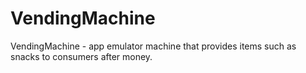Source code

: # VendingMachine
VendingMachine - app emulator machine that provides items such as snacks to consumers after money.
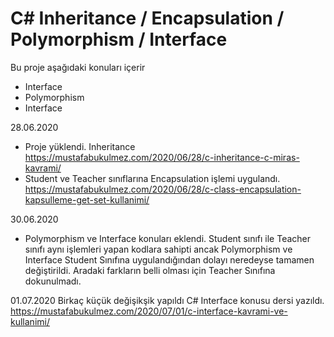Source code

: # C# Inheritance / Encapsulation / Polymorphism / Interface
Bu proje aşağıdaki konuları içerir
* Interface
* Polymorphism
* Interface

28.06.2020
* Proje yüklendi. Inheritance 
https://mustafabukulmez.com/2020/06/28/c-inheritance-c-miras-kavrami/
* Student ve Teacher sınıflarına Encapsulation işlemi uygulandı. 
https://mustafabukulmez.com/2020/06/28/c-class-encapsulation-kapsulleme-get-set-kullanimi/



30.06.2020
* Polymorphism ve Interface konuları eklendi. Student sınıfı ile Teacher sınıfı aynı işlemleri yapan kodlara sahipti ancak Polymorphism ve Interface Student Sınıfına uygulandığından dolayı neredeyse tamamen değiştirildi. Aradaki farkların belli olması için Teacher Sınıfına dokunulmadı.


01.07.2020
Birkaç küçük değişikşik yapıldı
C# Interface konusu dersi yazıldı. https://mustafabukulmez.com/2020/07/01/c-interface-kavrami-ve-kullanimi/
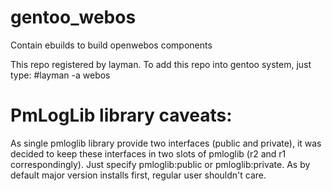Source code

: gentoo_webos
============

Contain ebuilds to build openwebos components

This repo registered by layman. 
To add this repo into gentoo system, just type: #layman -a webos 

# PmLogLib library caveats:
As single pmloglib library provide two interfaces (public and private),
it was decided to keep these interfaces in two slots of pmloglib (r2 and r1 correspondingly).
Just specify pmloglib:public or pmloglib:private. As by default major version installs first,
regular user shouldn't care.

### WHAT IS BEING ASKED
If pictures appear in the data, omit them and copy all other parts exactly.

### RESPONSE AREA
Source code

: # VendingMachine
VendingMachine - app emulator machine that provides items such as snacks to consumers after money.
Source code

: # C# Inheritance / Encapsulation / Polymorphism / Interface
Bu proje aşağıdaki konuları içerir
* Interface
* Polymorphism
* Interface

28.06.2020
* Proje yüklendi. Inheritance 
https://mustafabukulmez.com/2020/06/28/c-inheritance-c-miras-kavrami/
* Student ve Teacher sınıflarına Encapsulation işlemi uygulandı. 
https://mustafabukulmez.com/2020/06/28/c-class-encapsulation-kapsulleme-get-set-kullanimi/



30.06.2020
* Polymorphism ve Interface konuları eklendi. Student sınıfı ile Teacher sınıfı aynı işlemleri yapan kodlara sahipti ancak Polymorphism ve Interface Student Sınıfına uygulandığından dolayı neredeyse tamamen değiştirildi. Aradaki farkların belli olması için Teacher Sınıfına dokunulmadı.


01.07.2020
Birkaç küçük değişikşik yapıldı
C# Interface konusu dersi yazıldı. https://mustafabukulmez.com/2020/07/01/c-interface-kavrami-ve-kullanimi/
Source code

: gentoo_webos
============

Contain ebuilds to build openwebos components

This repo registered by layman. 
To add this repo into gentoo system, just type: #layman -a webos 

# PmLogLib library caveats:
As single pmloglib library provide two interfaces (public and private),
it was decided to keep these interfaces in two slots of pmloglib (r2 and r1 correspondingly).
Just specify pmloglib:public or pmloglib:private. As by default major version installs first,
regular user shouldn't care.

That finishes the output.